Additional between-subtype comparisons were completed among the subset of 300 ZOE 2.0 participants with supragingival microbiome information. We hypothesized that microbiome biomarkers would be similar within each clinical disease subtype but would diverge between different subtypes.
Assessment of the feasibility of ECC subtype screening using index teeth.

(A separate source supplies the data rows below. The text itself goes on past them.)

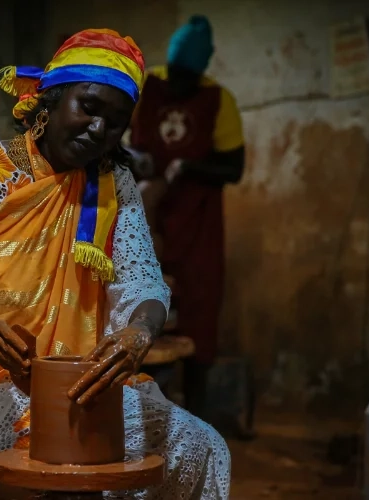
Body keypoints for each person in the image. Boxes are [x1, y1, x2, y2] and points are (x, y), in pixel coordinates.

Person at [0, 28, 230, 499]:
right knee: (71, 470)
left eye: (116, 121)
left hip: (78, 391)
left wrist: (139, 332)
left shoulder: (114, 187)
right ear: (48, 100)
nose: (98, 129)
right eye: (89, 107)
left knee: (201, 446)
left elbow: (142, 281)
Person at [127, 15, 245, 418]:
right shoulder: (148, 85)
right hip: (146, 213)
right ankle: (137, 409)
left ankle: (195, 415)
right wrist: (137, 159)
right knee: (136, 300)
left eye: (186, 79)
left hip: (197, 221)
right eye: (175, 74)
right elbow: (118, 143)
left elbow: (234, 168)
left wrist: (189, 168)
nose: (177, 87)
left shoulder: (218, 100)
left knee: (198, 308)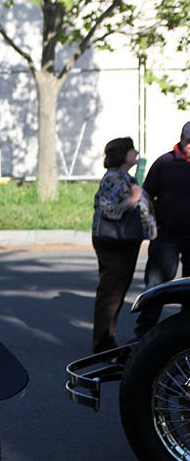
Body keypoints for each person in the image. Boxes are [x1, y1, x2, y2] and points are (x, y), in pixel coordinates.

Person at [91, 137, 156, 353]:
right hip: (114, 241)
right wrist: (132, 200)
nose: (136, 152)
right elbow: (106, 208)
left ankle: (107, 340)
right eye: (131, 149)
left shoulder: (125, 177)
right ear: (122, 154)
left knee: (117, 291)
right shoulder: (112, 178)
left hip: (126, 240)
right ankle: (102, 344)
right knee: (110, 292)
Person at [133, 121, 190, 340]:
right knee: (157, 283)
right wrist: (152, 226)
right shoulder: (165, 162)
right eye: (187, 141)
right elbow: (146, 196)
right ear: (181, 138)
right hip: (167, 235)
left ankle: (185, 331)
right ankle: (143, 333)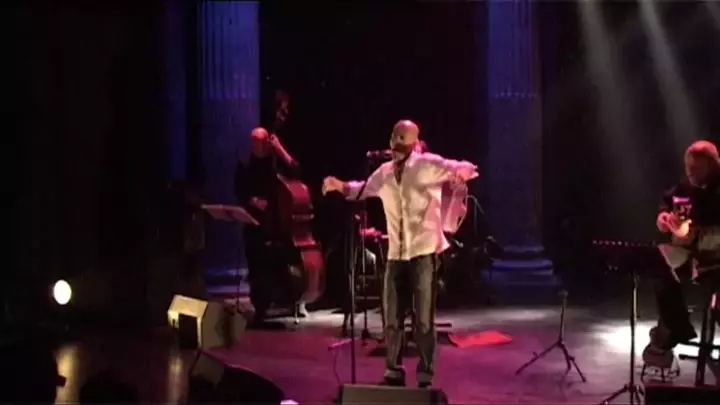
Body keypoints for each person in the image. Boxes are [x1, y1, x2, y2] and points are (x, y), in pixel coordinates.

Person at [322, 120, 478, 387]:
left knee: (423, 321)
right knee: (391, 318)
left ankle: (425, 374)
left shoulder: (426, 165)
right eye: (394, 137)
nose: (395, 144)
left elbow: (463, 168)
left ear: (413, 142)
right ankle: (393, 371)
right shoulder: (383, 173)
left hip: (423, 253)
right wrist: (339, 185)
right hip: (396, 255)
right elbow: (360, 190)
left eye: (402, 139)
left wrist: (461, 173)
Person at [643, 140, 720, 368]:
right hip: (689, 252)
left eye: (696, 168)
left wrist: (693, 232)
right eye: (688, 168)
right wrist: (664, 218)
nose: (690, 173)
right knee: (658, 262)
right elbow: (666, 204)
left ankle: (666, 335)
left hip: (715, 257)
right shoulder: (686, 186)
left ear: (713, 166)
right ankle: (677, 327)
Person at [234, 127, 306, 323]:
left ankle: (294, 300)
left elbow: (296, 171)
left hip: (279, 225)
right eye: (255, 142)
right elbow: (239, 190)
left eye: (263, 141)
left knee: (287, 263)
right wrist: (252, 200)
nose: (259, 145)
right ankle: (261, 308)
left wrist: (280, 149)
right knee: (257, 266)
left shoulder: (276, 162)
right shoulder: (245, 163)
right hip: (256, 223)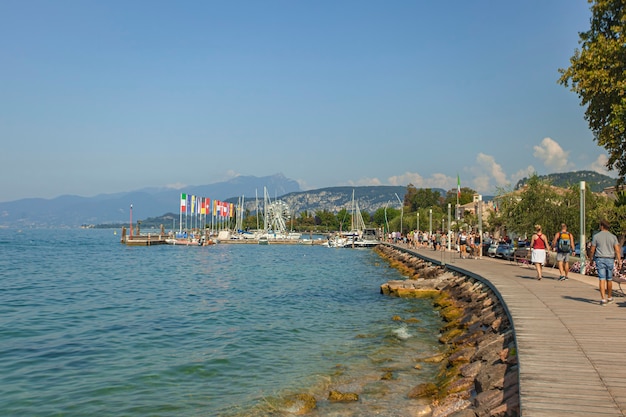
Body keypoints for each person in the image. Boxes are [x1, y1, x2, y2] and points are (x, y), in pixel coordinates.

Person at [589, 219, 622, 306]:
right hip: (610, 259)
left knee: (602, 279)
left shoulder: (596, 236)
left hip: (600, 258)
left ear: (602, 226)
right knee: (609, 279)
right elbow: (617, 250)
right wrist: (619, 260)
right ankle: (610, 297)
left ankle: (603, 299)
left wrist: (591, 259)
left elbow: (592, 249)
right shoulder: (613, 237)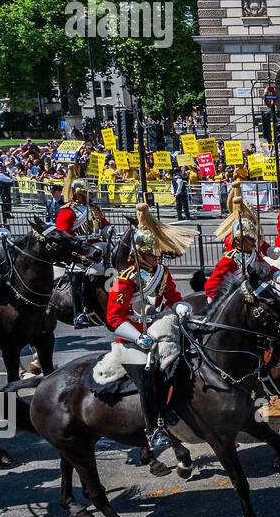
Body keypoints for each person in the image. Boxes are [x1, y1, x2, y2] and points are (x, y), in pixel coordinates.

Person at [106, 203, 192, 457]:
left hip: (158, 328)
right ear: (140, 254)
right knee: (147, 376)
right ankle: (153, 430)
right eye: (153, 254)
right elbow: (114, 318)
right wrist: (137, 336)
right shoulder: (126, 279)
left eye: (158, 254)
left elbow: (174, 296)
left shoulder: (162, 273)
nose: (157, 258)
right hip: (131, 337)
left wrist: (181, 306)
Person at [54, 167, 111, 328]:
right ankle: (79, 312)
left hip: (99, 247)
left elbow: (104, 225)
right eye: (87, 193)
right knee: (78, 276)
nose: (90, 195)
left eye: (91, 193)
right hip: (79, 251)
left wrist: (109, 230)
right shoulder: (68, 211)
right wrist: (76, 248)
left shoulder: (95, 209)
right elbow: (63, 235)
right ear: (77, 193)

Given the tendency for clusters of teeth to share similar caries status, we hypothesized that examination of a small number of tooth surfaces might be sufficient to assign children to an ECC subtype. To determine whether information from examining small numbers of index teeth could help accurately categorize children in ECC subtypes, we employed machine learning using 3 sets of easily accessible tooth surfaces as inputs. The first set comprised 10 surfaces—the facial surfaces of the upper anterior 6 maxillary teeth (primary canines and incisors) and the occlusal surfaces of the lower 4 primary molars. The second set included 16 surfaces (i.e., the first set, plus the 6 proximal surfaces between the 4 maxillary primary incisors) and the third set included 20 surfaces (i.e., the second set, plus the 4 surfaces in the interproximal areas between maxillary lateral incisors (i.e., distal surfaces) and maxillary canines (i.e., mesial surfaces)]. We screened 8 candidate models (i.e., boosted neural network, generalized regression Lasso, nominal logistic, bootstrap forest, decision tree, support vector machine, k-nearest neighbors, and linear discriminant analysis), and selected the best performing model based on R2, mean root average square error (RASE), and mean area under the receiver operator curve (ROC AUC) upon 50-fold validation using a random 60% of the data for model training, 15% for model validation, and 25% for model testing. For the selected model, we reported AUC values of a neural network (including 5-fold cross-validation and a total 100 boosted models with learning rate of 0.1) correctly identifying each ECC clinical subtype in training (80%) and validation (20%) data in the ZOE 2.0 study.
Software
For LCA, we used Mplus v.8.8 (Muthén & Muthén, Los Angeles, CA, US) and the poLCA package (v.1.4.1) in R v.4.1.2 (The R Foundation for Statistical Computing, Vienna, Austria). HCA and machine learning applications were implemented with JMP® Pro 17.0 (SAS Institute Inc., Cary, NC, US). Stata v.17.0 (Stata Corp LLC, College Station, TX, US) was used for all additional analyses.